峯にしてみれば、なまえとの出会いから今までの関係の発展は全く予想もしていなかったことの一つだった。過去にどれだけの人間が自分に擦り寄って来たことだろう。卑しさは腹の奥底に隠していても、本人の行動の細部から読み取れる。粘っこく気味の悪い嫌な雰囲気を放ち、それは瘴気となって吐き気を呼び起こす、有害なものでしかなかった。だが、なまえは堂島大吾の古くからの知り合いであり、裏社会の人間を過度に恐れたりしない稀有な人間だった。東城会六代目の繋がりと極道に対する慣れを除いてしまえば、どこにでもいるような堅気だったのだ。
「あなたは俺をありのままで見てくれている、違いますか」
違うことなど何もない。彼女はいつだって自身に邪な目を向けることはしなかった。だから、いつまで経っても慣れないのだ。本音と建前、損得勘定、それら全てを抜きにした生ぬるい雰囲気に。心を健やかに育んでもらった人間の無害さに。峯が自分の虚ろを埋める為に、彼女を絡めとってしまえばいいと思うほどに。
「先程の言葉で不快になったのなら、謝罪しますよ。ですから、自分を卑下するのはやめてください」
「……わかりましたから」
「そして、俺は物好きじゃないと理解しておいて下さい」
誤解でもされたら大変だ。と耳元で呟く峯になまえは頷いた。峯が自分に対してとても嬉しいことを言ってくれていたのだろうが、なまえとしてはその間の圧迫感に耐えきれず、感情を置き去りにしてしまっていた。後から戻って来た感情は今更、峯の並べた言葉に揺さぶられ、沸騰しそうに暴れ出す寸前だった。
「ここも思っていたより悪くない。特にこの手狭な感じが良い」
「そんなに手狭、手狭って言わなくても……」
「好きな時になまえさんを追い詰められる」
「こ、怖いこと、言わないでください」
フッ、本当に怖いと思っているんですか。俺をここに呼んだあなたが。
威圧は和らいだようには思うが、じわりじわりと更に縮められる距離に耐えられず、なまえは席を立った。そして、足早にキッチンに向かうと戸棚からコップを取り、冷蔵庫からは冷えた緑茶を取り出し、近くのテーブルに避難している。その恥じらう姿さえ、峯に近付こうとしてきた彼女達は見せもしなかった。
比較してしまうのは彼女にとって失礼だと知っていたが、今の自分が如何に容易く満たされてしまったかを確かめておきたかった。

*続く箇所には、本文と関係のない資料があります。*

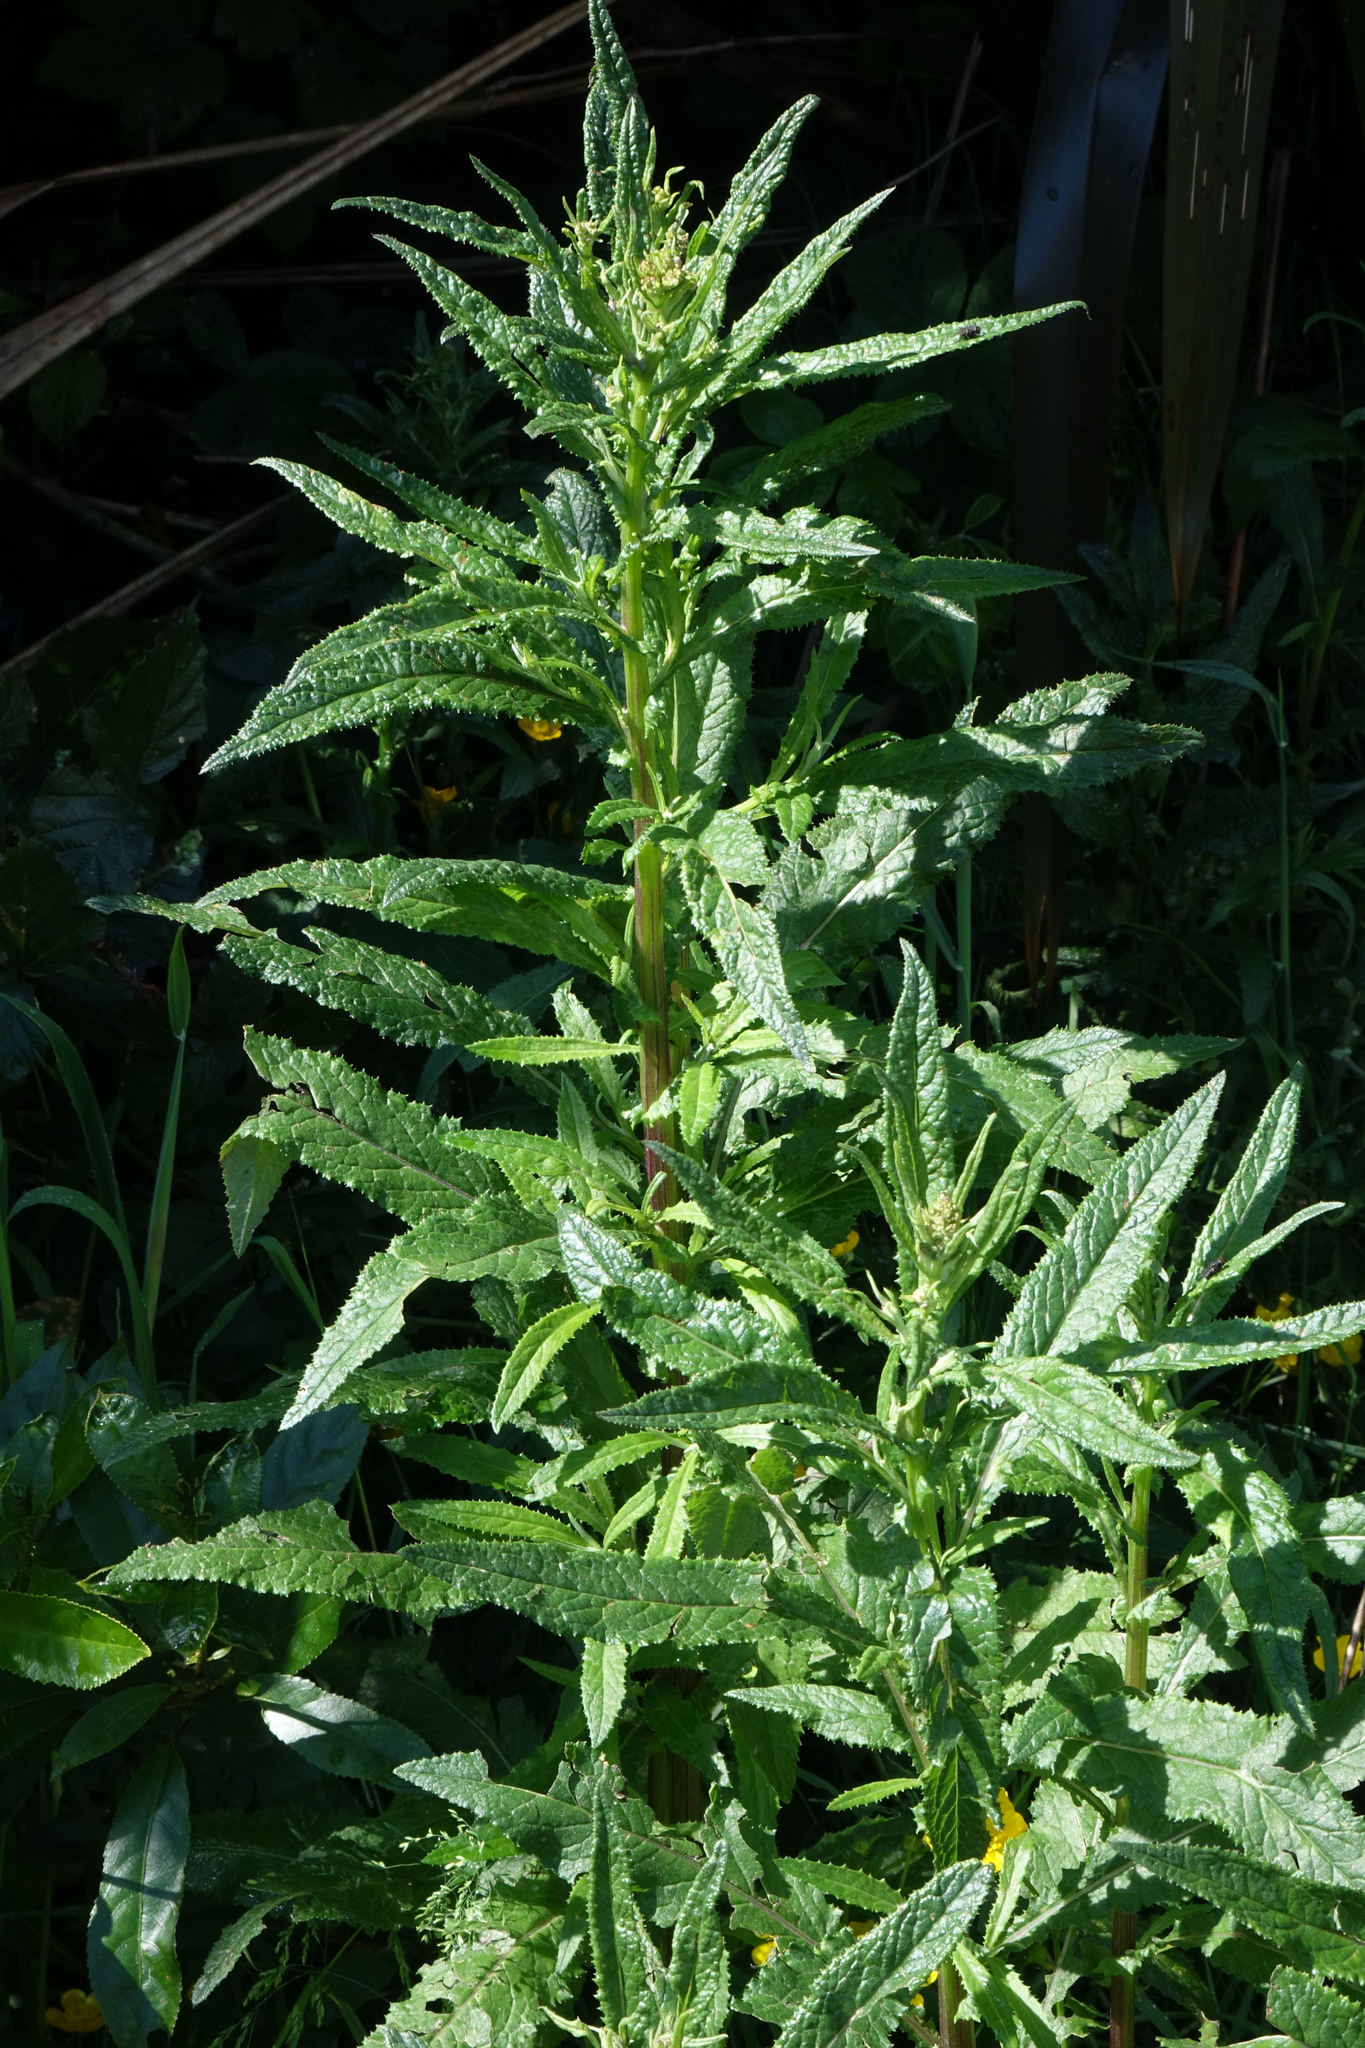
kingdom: Plantae
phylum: Tracheophyta
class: Magnoliopsida
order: Asterales
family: Asteraceae
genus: Senecio
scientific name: Senecio minimus
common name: Toothed fireweed
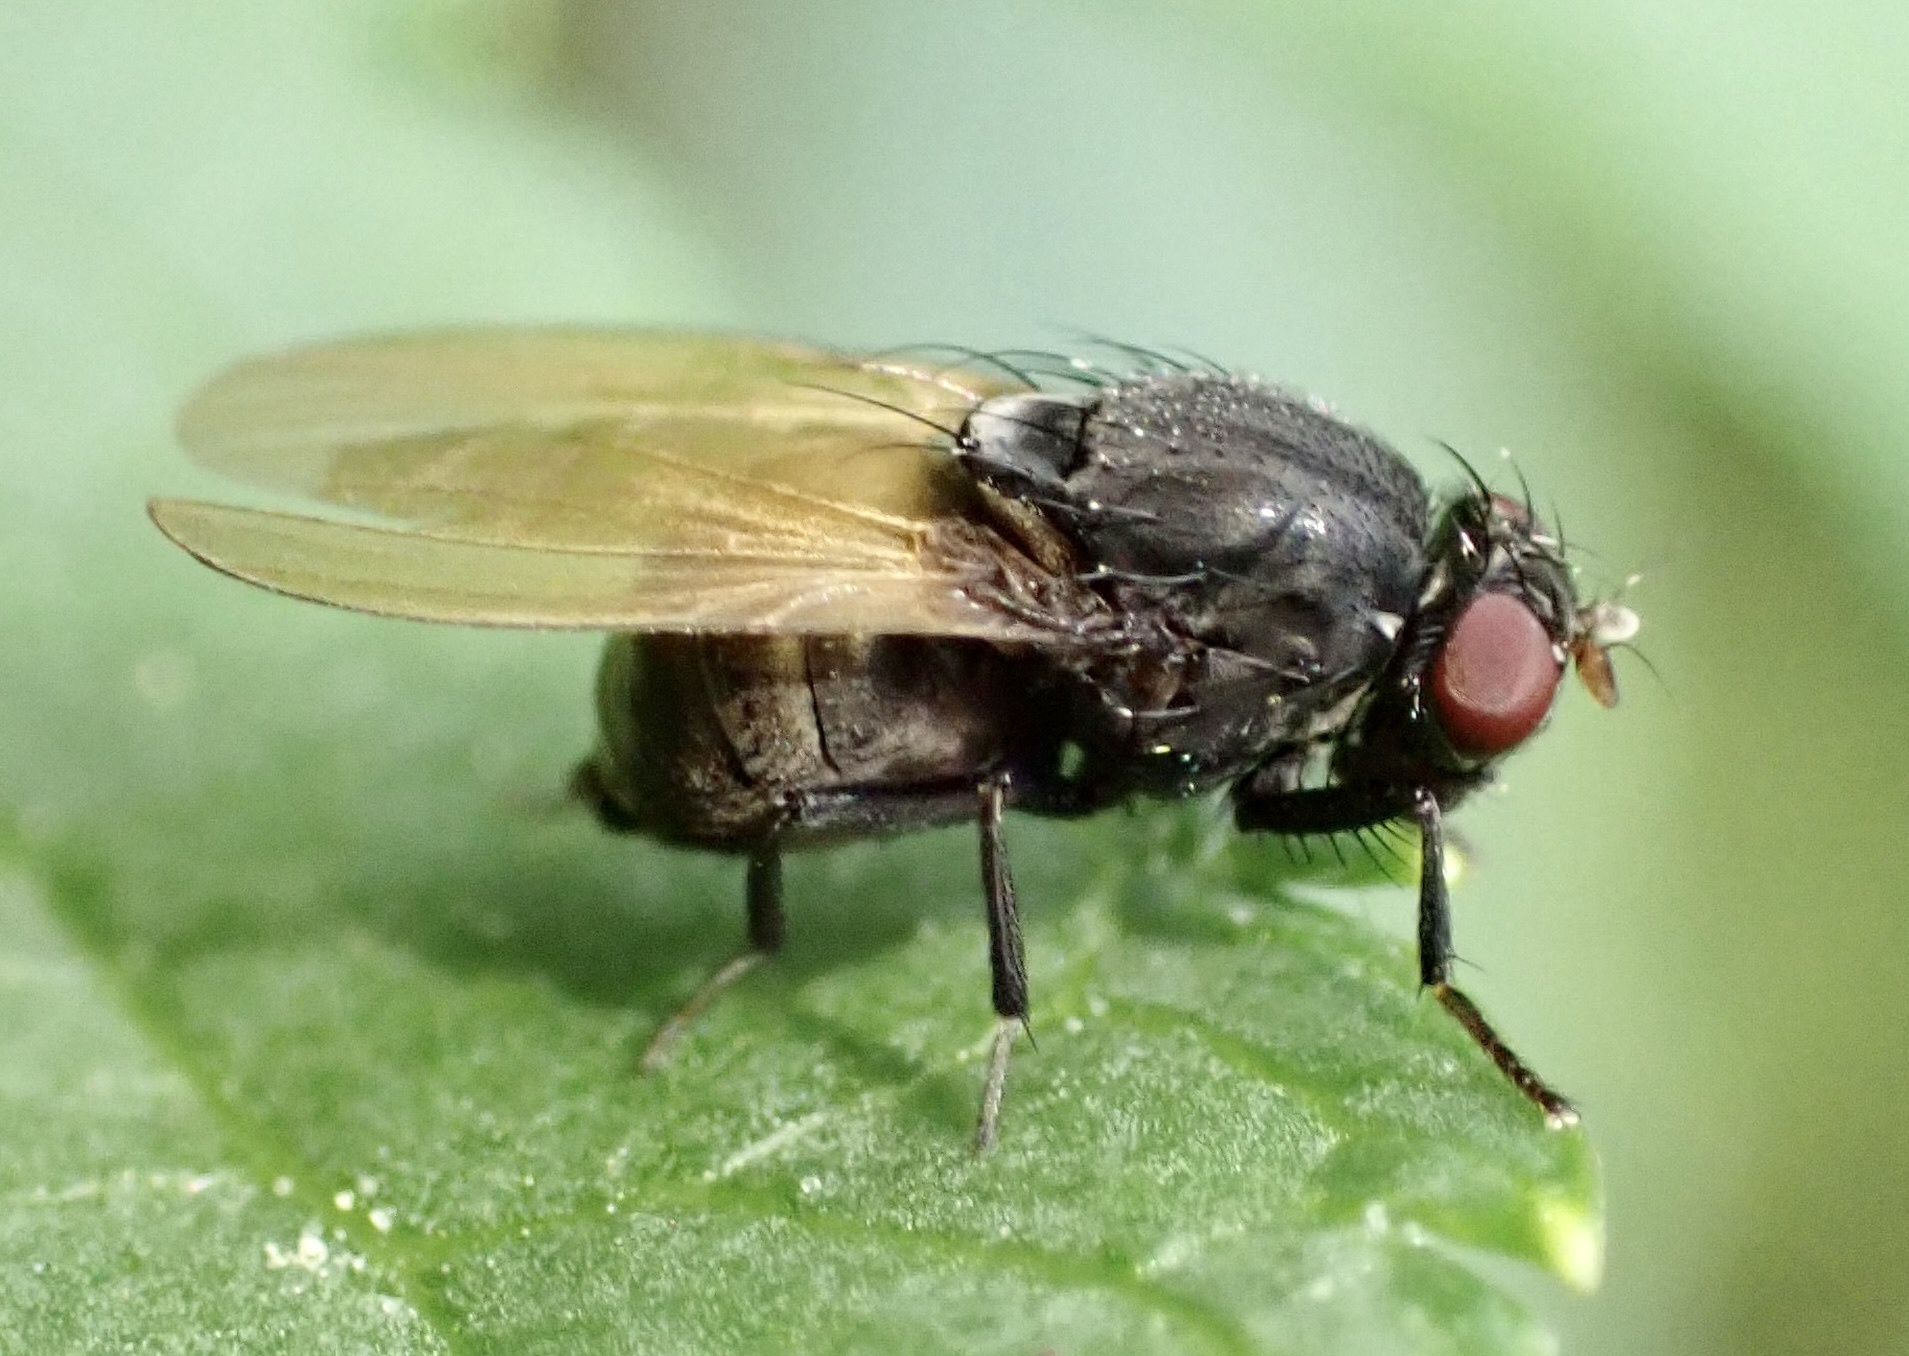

喉から手が出るほどに欲していたものを手にしたとしても、全てが満たされるわけではない。それをたった一人の彼女が容易く満たしてしまったのだ。まだ彼女には明かせない胸の内だと、峯は言葉を飲み込む。でも、いつか伝えてみたいとは考えている。その時の彼女はどのような顔を見せてくれるのか、心底興味があった。
「じゃあ、俺はゆっくりさせてもらいますよ。あなたが言っていた、好きなように」
離れたテーブルにいたなまえは、いつの間にやら訪れた峯の変化に早速戻って来たのだが、テーブルに置き忘れたコップを取りに再びキッチンに慌てて戻る。彼女の前だと、つい気が抜けてしまう。それはきっと彼女も同じなのだろうと、忘れ物を取って戻ってきたなまえの姿に、峯は口元の笑みを密かに逃がすのだった。